What is expected: Every line of the material that includes the word "down" is to be shown.

Input data:
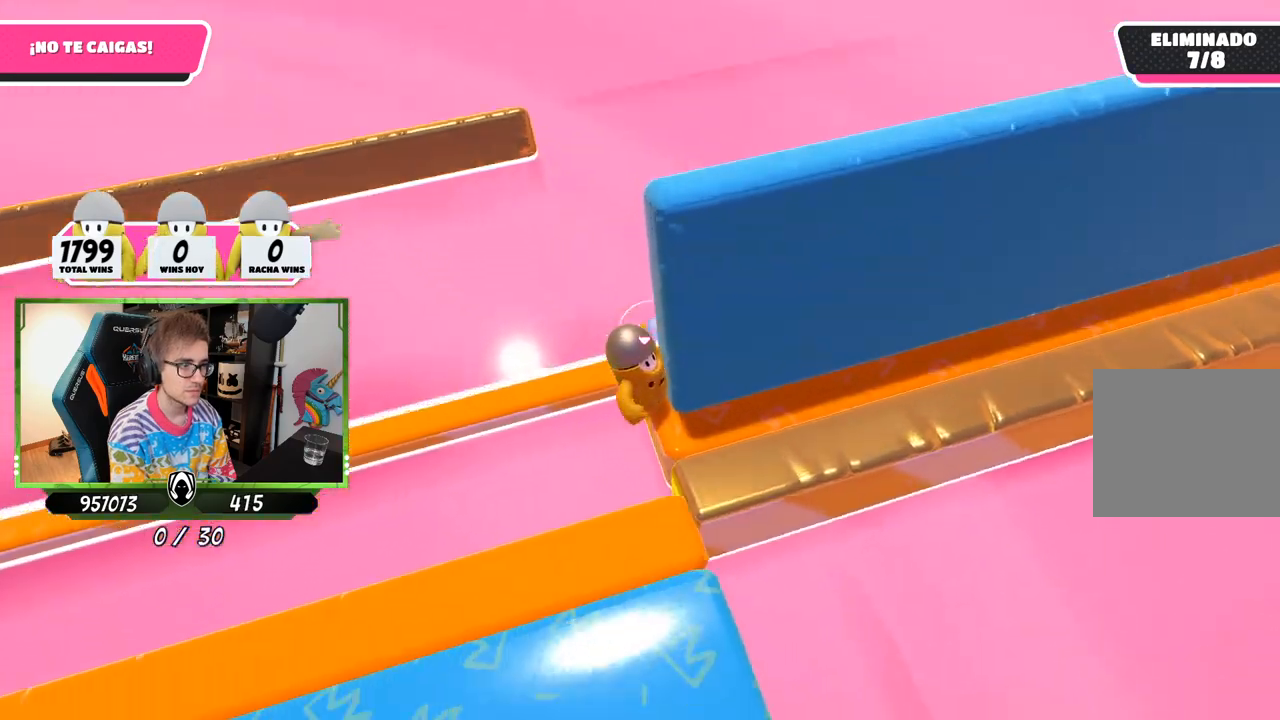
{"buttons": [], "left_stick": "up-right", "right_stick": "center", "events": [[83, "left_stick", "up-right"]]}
* * *
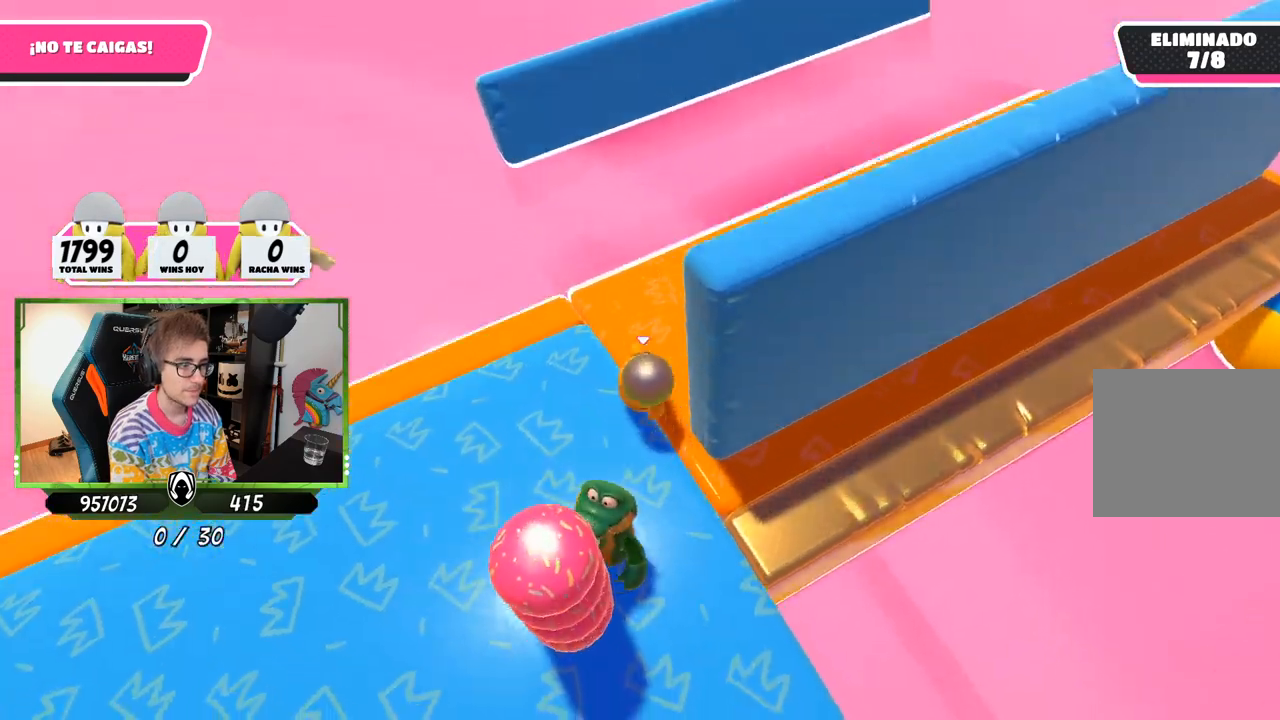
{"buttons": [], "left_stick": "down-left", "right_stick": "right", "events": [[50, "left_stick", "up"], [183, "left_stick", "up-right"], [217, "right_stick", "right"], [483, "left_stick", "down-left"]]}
...
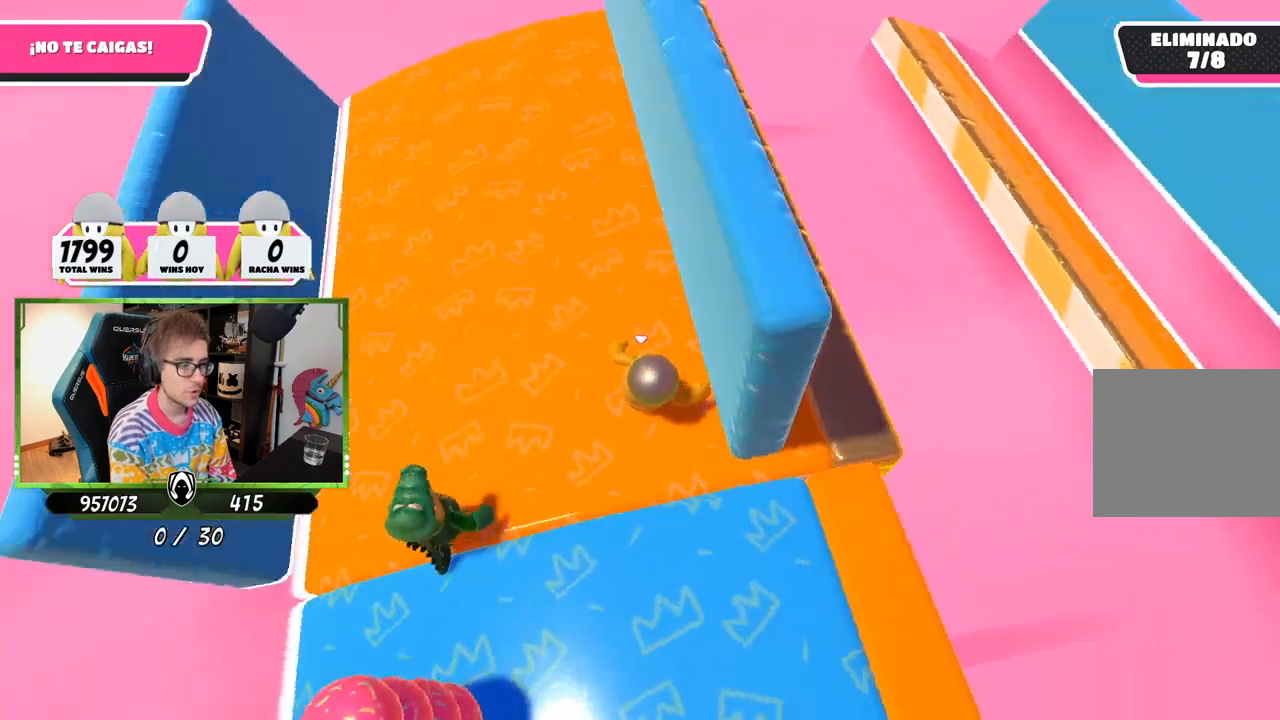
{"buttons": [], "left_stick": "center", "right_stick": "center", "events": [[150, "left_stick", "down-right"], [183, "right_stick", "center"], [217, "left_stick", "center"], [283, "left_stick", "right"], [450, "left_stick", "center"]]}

Result:
{"buttons": [], "left_stick": "down-left", "right_stick": "right", "events": [[50, "left_stick", "up"], [183, "left_stick", "up-right"], [217, "right_stick", "right"], [483, "left_stick", "down-left"]]}
{"buttons": [], "left_stick": "center", "right_stick": "center", "events": [[150, "left_stick", "down-right"], [183, "right_stick", "center"], [217, "left_stick", "center"], [283, "left_stick", "right"], [450, "left_stick", "center"]]}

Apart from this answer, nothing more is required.